For a period of ten years, the Future Fund's assets will be managed by the Hong Kong Monetary Authority (HKMA), which already invests a portion of the territory’s foreign exchange reserves with the aim of building long-term savings. HKMA will invest half of the fund's capital — approximately HK$109.8 billion — in private equity and real estate as part of its so—called Long-Term Growth Portfolio, which targets alternative assets. The bank will place the remaining 50 percent of the fund's capital in its Investment Portfolio, which focuses on bonds and equities.

Governance Reshuffles in Japan and South Korea

Japan’s gigantic Government Pension Investment Fund (GPIF) could be set for an overhaul of its governance structure. The Ministry of Health, Labor and Welfare has proposed that a new board of directors should oversee the fund. Under the current structure, a single individual, GPIF’s President Takahiro Mitani, has the final say on all major decisions concerning the $1.1 trillion fund. The ministry’s proposal is likely to be considered by the Japanese parliament later this year.

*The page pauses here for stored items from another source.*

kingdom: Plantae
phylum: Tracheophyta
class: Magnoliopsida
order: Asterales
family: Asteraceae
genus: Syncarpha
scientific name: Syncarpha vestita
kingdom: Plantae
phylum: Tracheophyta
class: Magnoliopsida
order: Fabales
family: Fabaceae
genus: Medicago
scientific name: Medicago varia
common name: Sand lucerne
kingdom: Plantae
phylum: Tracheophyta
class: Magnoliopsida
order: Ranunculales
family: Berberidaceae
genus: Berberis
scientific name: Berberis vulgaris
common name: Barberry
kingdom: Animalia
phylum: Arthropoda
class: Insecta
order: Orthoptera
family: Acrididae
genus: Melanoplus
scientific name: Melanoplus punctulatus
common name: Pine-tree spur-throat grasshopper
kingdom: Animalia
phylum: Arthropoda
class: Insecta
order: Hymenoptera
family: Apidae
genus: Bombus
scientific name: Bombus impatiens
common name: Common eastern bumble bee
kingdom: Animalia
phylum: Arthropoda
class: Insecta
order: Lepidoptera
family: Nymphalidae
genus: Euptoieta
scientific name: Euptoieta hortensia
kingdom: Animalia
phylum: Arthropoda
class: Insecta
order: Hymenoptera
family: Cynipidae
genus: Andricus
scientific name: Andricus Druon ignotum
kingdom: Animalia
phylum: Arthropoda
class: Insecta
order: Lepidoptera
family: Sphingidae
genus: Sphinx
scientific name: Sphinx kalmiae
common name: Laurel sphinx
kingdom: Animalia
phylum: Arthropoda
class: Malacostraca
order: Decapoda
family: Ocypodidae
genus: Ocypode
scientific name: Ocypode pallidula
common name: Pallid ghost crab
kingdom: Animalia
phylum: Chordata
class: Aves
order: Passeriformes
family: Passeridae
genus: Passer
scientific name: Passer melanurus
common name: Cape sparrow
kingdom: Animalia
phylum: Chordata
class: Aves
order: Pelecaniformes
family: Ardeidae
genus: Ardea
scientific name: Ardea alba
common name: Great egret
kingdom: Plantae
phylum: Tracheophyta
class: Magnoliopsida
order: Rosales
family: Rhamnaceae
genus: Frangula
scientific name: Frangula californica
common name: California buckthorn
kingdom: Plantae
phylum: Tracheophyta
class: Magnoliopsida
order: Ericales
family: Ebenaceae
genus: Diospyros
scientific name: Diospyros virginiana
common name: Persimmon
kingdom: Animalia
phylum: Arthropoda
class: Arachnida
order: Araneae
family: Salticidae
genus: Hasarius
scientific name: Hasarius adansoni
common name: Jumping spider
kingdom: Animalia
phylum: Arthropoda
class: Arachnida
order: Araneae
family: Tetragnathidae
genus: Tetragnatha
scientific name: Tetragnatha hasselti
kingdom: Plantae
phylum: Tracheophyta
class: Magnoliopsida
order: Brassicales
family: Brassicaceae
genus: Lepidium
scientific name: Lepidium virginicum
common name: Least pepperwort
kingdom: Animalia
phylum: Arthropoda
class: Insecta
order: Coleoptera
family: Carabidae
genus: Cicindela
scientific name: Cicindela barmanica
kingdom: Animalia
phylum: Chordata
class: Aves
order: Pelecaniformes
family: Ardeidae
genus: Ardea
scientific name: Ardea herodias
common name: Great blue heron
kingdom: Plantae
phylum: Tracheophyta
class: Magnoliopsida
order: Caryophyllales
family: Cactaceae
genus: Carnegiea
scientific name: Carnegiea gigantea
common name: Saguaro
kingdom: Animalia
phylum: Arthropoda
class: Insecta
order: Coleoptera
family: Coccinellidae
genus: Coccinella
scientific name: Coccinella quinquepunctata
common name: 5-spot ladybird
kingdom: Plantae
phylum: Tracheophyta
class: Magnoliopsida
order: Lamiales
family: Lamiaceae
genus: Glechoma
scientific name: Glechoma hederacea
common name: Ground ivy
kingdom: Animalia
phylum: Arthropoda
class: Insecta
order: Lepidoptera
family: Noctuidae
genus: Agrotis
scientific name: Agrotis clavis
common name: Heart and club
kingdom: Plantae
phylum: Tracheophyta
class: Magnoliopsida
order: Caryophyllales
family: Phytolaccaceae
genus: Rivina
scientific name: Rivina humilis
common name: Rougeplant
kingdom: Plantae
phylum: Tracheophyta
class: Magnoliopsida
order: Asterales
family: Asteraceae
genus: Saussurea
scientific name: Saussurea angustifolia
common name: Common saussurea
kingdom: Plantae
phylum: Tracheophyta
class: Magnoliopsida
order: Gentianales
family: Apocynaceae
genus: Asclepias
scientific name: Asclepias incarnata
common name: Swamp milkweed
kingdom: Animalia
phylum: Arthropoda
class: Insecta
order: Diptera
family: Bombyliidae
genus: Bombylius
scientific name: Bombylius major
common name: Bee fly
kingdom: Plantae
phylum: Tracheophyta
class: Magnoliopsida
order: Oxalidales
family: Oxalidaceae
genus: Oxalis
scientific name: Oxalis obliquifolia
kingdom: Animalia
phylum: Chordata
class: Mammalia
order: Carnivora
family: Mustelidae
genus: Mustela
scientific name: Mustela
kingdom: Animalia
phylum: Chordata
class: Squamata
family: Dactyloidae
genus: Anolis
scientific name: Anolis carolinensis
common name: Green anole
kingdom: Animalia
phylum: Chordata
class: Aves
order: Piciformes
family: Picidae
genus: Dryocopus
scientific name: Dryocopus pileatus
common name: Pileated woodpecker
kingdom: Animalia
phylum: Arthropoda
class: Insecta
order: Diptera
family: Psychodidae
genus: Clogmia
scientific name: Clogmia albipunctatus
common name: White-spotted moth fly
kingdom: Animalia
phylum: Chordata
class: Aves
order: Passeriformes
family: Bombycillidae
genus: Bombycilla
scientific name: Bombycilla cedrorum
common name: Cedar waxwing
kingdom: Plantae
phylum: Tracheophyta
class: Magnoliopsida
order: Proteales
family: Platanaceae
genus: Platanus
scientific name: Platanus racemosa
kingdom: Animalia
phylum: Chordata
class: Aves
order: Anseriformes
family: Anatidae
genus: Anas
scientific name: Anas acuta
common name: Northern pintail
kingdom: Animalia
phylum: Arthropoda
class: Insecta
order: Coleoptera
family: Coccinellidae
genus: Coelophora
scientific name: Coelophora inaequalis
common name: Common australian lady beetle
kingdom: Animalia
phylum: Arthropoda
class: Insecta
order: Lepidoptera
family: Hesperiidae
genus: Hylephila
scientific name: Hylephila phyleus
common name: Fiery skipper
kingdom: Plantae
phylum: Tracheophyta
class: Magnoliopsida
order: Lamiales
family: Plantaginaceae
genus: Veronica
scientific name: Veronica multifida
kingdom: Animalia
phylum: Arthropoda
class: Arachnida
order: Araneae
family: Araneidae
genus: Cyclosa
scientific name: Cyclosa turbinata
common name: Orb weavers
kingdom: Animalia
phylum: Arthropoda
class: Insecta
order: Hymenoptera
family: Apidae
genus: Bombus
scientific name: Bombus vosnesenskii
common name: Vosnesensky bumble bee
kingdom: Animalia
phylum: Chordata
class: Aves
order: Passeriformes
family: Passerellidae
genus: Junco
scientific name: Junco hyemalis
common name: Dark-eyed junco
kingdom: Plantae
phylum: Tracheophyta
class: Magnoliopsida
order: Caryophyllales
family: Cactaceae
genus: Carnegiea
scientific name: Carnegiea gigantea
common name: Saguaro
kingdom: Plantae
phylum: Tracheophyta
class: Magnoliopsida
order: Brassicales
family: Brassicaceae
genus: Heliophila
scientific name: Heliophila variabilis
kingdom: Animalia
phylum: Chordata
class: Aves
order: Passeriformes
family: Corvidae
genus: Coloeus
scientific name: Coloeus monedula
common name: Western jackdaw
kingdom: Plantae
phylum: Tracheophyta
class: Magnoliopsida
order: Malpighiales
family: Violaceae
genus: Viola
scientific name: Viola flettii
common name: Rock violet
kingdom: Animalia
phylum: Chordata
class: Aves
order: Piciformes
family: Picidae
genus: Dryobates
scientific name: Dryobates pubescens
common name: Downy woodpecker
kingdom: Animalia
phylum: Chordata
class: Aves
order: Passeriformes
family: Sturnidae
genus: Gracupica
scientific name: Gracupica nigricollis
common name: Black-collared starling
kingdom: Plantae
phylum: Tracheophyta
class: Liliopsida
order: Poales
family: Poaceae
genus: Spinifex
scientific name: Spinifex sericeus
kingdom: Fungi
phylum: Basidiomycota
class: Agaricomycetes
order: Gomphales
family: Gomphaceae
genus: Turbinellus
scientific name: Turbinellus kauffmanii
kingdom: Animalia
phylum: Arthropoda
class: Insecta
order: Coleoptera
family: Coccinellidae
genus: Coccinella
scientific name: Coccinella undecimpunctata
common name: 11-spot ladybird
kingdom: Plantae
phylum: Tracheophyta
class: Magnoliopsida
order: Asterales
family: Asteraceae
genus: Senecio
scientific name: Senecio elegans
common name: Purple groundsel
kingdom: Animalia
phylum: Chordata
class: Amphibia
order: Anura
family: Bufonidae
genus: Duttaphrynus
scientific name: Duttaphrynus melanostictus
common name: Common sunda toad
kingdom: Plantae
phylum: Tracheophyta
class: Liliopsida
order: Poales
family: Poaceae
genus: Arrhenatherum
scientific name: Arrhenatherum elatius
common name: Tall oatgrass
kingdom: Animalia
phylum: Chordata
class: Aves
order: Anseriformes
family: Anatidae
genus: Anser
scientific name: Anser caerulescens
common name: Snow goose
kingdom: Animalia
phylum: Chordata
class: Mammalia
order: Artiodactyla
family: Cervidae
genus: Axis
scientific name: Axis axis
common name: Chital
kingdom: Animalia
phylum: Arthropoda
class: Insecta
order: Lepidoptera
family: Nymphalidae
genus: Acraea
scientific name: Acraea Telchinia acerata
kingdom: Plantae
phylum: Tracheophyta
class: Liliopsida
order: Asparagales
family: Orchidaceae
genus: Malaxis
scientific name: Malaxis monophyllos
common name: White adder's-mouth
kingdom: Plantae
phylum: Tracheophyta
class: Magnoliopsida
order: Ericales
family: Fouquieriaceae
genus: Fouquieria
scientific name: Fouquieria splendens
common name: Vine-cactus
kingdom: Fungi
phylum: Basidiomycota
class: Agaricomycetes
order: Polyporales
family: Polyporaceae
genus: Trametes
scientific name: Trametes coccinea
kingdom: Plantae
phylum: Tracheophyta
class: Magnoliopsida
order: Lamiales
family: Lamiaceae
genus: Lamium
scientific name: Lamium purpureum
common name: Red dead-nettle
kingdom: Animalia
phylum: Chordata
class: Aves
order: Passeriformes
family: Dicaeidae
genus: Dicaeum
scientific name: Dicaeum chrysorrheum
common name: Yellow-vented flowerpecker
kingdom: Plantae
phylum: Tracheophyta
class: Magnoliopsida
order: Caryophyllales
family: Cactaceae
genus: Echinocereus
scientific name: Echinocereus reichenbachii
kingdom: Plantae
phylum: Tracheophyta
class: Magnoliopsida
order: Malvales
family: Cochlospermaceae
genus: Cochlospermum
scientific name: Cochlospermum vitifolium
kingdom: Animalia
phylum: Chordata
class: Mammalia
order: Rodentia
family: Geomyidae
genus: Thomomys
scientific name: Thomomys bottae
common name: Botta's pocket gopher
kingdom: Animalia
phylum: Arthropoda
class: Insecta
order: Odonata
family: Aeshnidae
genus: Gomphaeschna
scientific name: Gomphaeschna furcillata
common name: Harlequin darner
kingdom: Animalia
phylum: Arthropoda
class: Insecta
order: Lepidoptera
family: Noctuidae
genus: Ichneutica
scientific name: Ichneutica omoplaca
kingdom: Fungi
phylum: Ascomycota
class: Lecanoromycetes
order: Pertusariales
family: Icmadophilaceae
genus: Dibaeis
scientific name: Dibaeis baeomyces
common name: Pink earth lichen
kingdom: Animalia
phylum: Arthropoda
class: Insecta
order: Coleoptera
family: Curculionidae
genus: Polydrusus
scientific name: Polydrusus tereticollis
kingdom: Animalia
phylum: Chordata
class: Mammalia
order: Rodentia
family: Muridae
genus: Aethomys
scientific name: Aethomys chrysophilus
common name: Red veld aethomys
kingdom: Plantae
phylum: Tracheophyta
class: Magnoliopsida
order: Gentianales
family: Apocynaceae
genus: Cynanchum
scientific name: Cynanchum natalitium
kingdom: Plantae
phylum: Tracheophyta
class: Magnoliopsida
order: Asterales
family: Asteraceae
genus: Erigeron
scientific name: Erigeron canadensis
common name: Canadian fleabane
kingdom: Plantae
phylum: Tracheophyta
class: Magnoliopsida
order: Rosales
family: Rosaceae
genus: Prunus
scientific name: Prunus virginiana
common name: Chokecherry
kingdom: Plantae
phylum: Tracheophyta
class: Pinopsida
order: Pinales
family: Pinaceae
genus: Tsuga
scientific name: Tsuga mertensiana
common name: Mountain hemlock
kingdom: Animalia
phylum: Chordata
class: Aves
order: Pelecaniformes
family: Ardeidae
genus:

South Korea’s $446 billion National Pension Service (NPS), meanwhile, is in the midst of a major organizational reshuffle. NPS has reportedly appointed Moon Hyung-Pyo, the country's former minister of health and welfare, as its new chairman and CEO, although the fund is yet to make a formal announcement.

Moon replaces Choi Kwang, who resigned in October 2015. Reports in the local press attributed Choi's departure to a dispute with NPS CIO Hong Wan-Sun over the fund's organizational structure. Hong's own two-year contract expired in November, but he remains in his post as the fund searches for a new CIO. Lee Dong-ik, former CIO of KIC, is apparently among the leading candidates to succeed Hong.